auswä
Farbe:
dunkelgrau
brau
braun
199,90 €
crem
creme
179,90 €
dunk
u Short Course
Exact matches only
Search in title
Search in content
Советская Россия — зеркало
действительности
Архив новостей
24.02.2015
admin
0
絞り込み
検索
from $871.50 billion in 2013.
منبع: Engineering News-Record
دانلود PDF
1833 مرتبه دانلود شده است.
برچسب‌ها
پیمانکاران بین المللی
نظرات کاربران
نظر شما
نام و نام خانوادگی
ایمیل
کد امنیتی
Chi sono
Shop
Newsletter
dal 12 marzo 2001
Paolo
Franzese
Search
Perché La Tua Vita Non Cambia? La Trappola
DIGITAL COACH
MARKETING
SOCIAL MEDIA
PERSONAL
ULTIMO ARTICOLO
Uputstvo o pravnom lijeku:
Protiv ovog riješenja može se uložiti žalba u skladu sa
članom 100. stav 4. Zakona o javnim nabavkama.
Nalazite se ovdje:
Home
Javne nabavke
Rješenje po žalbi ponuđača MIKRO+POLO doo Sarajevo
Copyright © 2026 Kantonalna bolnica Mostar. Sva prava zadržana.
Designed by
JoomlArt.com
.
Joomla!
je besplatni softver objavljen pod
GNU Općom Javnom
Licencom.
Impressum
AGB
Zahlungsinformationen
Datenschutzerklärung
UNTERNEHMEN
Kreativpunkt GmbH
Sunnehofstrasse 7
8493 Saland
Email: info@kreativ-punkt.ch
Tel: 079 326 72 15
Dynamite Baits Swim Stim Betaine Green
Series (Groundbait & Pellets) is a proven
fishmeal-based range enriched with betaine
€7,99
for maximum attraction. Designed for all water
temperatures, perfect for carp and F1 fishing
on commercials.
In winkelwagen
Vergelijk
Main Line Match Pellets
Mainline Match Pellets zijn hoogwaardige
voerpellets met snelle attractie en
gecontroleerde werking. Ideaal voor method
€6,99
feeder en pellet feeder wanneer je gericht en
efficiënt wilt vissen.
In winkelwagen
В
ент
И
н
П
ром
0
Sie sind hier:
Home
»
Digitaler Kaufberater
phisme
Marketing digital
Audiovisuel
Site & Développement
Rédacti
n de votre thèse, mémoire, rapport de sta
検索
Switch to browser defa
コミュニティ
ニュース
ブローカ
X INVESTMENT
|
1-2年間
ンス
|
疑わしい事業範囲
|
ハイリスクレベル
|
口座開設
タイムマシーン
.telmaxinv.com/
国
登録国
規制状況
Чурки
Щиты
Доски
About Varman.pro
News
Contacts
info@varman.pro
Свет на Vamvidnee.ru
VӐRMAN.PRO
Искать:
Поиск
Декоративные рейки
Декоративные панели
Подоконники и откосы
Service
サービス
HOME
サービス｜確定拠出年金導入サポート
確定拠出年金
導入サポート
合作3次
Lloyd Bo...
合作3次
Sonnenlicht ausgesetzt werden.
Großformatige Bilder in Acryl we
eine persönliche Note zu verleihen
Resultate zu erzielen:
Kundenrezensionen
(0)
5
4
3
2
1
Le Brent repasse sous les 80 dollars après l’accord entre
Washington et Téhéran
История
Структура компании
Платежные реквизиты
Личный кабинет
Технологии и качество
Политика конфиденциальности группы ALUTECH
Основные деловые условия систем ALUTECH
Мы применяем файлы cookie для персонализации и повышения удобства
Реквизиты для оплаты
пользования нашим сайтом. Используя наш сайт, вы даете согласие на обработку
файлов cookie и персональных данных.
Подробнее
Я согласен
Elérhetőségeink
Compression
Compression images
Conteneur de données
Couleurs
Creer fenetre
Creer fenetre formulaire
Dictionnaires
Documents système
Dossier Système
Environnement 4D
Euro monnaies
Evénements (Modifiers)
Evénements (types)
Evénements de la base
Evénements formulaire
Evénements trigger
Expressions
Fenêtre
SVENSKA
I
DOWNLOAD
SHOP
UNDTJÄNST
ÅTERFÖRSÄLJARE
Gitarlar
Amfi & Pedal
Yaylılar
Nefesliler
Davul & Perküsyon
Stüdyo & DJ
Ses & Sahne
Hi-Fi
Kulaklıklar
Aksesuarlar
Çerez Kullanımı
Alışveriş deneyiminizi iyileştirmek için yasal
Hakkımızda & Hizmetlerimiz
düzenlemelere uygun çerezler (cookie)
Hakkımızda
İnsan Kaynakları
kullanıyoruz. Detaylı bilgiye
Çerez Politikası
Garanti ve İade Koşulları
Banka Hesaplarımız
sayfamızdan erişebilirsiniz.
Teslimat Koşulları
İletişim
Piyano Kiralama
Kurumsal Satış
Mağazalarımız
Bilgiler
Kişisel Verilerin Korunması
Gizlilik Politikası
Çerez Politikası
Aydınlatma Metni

******************************

Rewrite the records with every occurrence of "Kreativpunkt GmbH" renamed to "Kreativpunkt AG", leaving all else unchanged.

[Completed exercise]
auswä
Farbe:
dunkelgrau
brau
braun
199,90 €
crem
creme
179,90 €
dunk
u Short Course
Exact matches only
Search in title
Search in content
Советская Россия — зеркало
действительности
Архив новостей
24.02.2015
admin
0
絞り込み
検索
from $871.50 billion in 2013.
منبع: Engineering News-Record
دانلود PDF
1833 مرتبه دانلود شده است.
برچسب‌ها
پیمانکاران بین المللی
نظرات کاربران
نظر شما
نام و نام خانوادگی
ایمیل
کد امنیتی
Chi sono
Shop
Newsletter
dal 12 marzo 2001
Paolo
Franzese
Search
Perché La Tua Vita Non Cambia? La Trappola
DIGITAL COACH
MARKETING
SOCIAL MEDIA
PERSONAL
ULTIMO ARTICOLO
Uputstvo o pravnom lijeku:
Protiv ovog riješenja može se uložiti žalba u skladu sa
članom 100. stav 4. Zakona o javnim nabavkama.
Nalazite se ovdje:
Home
Javne nabavke
Rješenje po žalbi ponuđača MIKRO+POLO doo Sarajevo
Copyright © 2026 Kantonalna bolnica Mostar. Sva prava zadržana.
Designed by
JoomlArt.com
.
Joomla!
je besplatni softver objavljen pod
GNU Općom Javnom
Licencom.
Impressum
AGB
Zahlungsinformationen
Datenschutzerklärung
UNTERNEHMEN
Kreativpunkt AG
Sunnehofstrasse 7
8493 Saland
Email: info@kreativ-punkt.ch
Tel: 079 326 72 15
Dynamite Baits Swim Stim Betaine Green
Series (Groundbait & Pellets) is a proven
fishmeal-based range enriched with betaine
€7,99
for maximum attraction. Designed for all water
temperatures, perfect for carp and F1 fishing
on commercials.
In winkelwagen
Vergelijk
Main Line Match Pellets
Mainline Match Pellets zijn hoogwaardige
voerpellets met snelle attractie en
gecontroleerde werking. Ideaal voor method
€6,99
feeder en pellet feeder wanneer je gericht en
efficiënt wilt vissen.
In winkelwagen
В
ент
И
н
П
ром
0
Sie sind hier:
Home
»
Digitaler Kaufberater
phisme
Marketing digital
Audiovisuel
Site & Développement
Rédacti
n de votre thèse, mémoire, rapport de sta
検索
Switch to browser defa
コミュニティ
ニュース
ブローカ
X INVESTMENT
|
1-2年間
ンス
|
疑わしい事業範囲
|
ハイリスクレベル
|
口座開設
タイムマシーン
.telmaxinv.com/
国
登録国
規制状況
Чурки
Щиты
Доски
About Varman.pro
News
Contacts
info@varman.pro
Свет на Vamvidnee.ru
VӐRMAN.PRO
Искать:
Поиск
Декоративные рейки
Декоративные панели
Подоконники и откосы
Service
サービス
HOME
サービス｜確定拠出年金導入サポート
確定拠出年金
導入サポート
合作3次
Lloyd Bo...
合作3次
Sonnenlicht ausgesetzt werden.
Großformatige Bilder in Acryl we
eine persönliche Note zu verleihen
Resultate zu erzielen:
Kundenrezensionen
(0)
5
4
3
2
1
Le Brent repasse sous les 80 dollars après l’accord entre
Washington et Téhéran
История
Структура компании
Платежные реквизиты
Личный кабинет
Технологии и качество
Политика конфиденциальности группы ALUTECH
Основные деловые условия систем ALUTECH
Мы применяем файлы cookie для персонализации и повышения удобства
Реквизиты для оплаты
пользования нашим сайтом. Используя наш сайт, вы даете согласие на обработку
файлов cookie и персональных данных.
Подробнее
Я согласен
Elérhetőségeink
Compression
Compression images
Conteneur de données
Couleurs
Creer fenetre
Creer fenetre formulaire
Dictionnaires
Documents système
Dossier Système
Environnement 4D
Euro monnaies
Evénements (Modifiers)
Evénements (types)
Evénements de la base
Evénements formulaire
Evénements trigger
Expressions
Fenêtre
SVENSKA
I
DOWNLOAD
SHOP
UNDTJÄNST
ÅTERFÖRSÄLJARE
Gitarlar
Amfi & Pedal
Yaylılar
Nefesliler
Davul & Perküsyon
Stüdyo & DJ
Ses & Sahne
Hi-Fi
Kulaklıklar
Aksesuarlar
Çerez Kullanımı
Alışveriş deneyiminizi iyileştirmek için yasal
Hakkımızda & Hizmetlerimiz
düzenlemelere uygun çerezler (cookie)
Hakkımızda
İnsan Kaynakları
kullanıyoruz. Detaylı bilgiye
Çerez Politikası
Garanti ve İade Koşulları
Banka Hesaplarımız
sayfamızdan erişebilirsiniz.
Teslimat Koşulları
İletişim
Piyano Kiralama
Kurumsal Satış
Mağazalarımız
Bilgiler
Kişisel Verilerin Korunması
Gizlilik Politikası
Çerez Politikası
Aydınlatma Metni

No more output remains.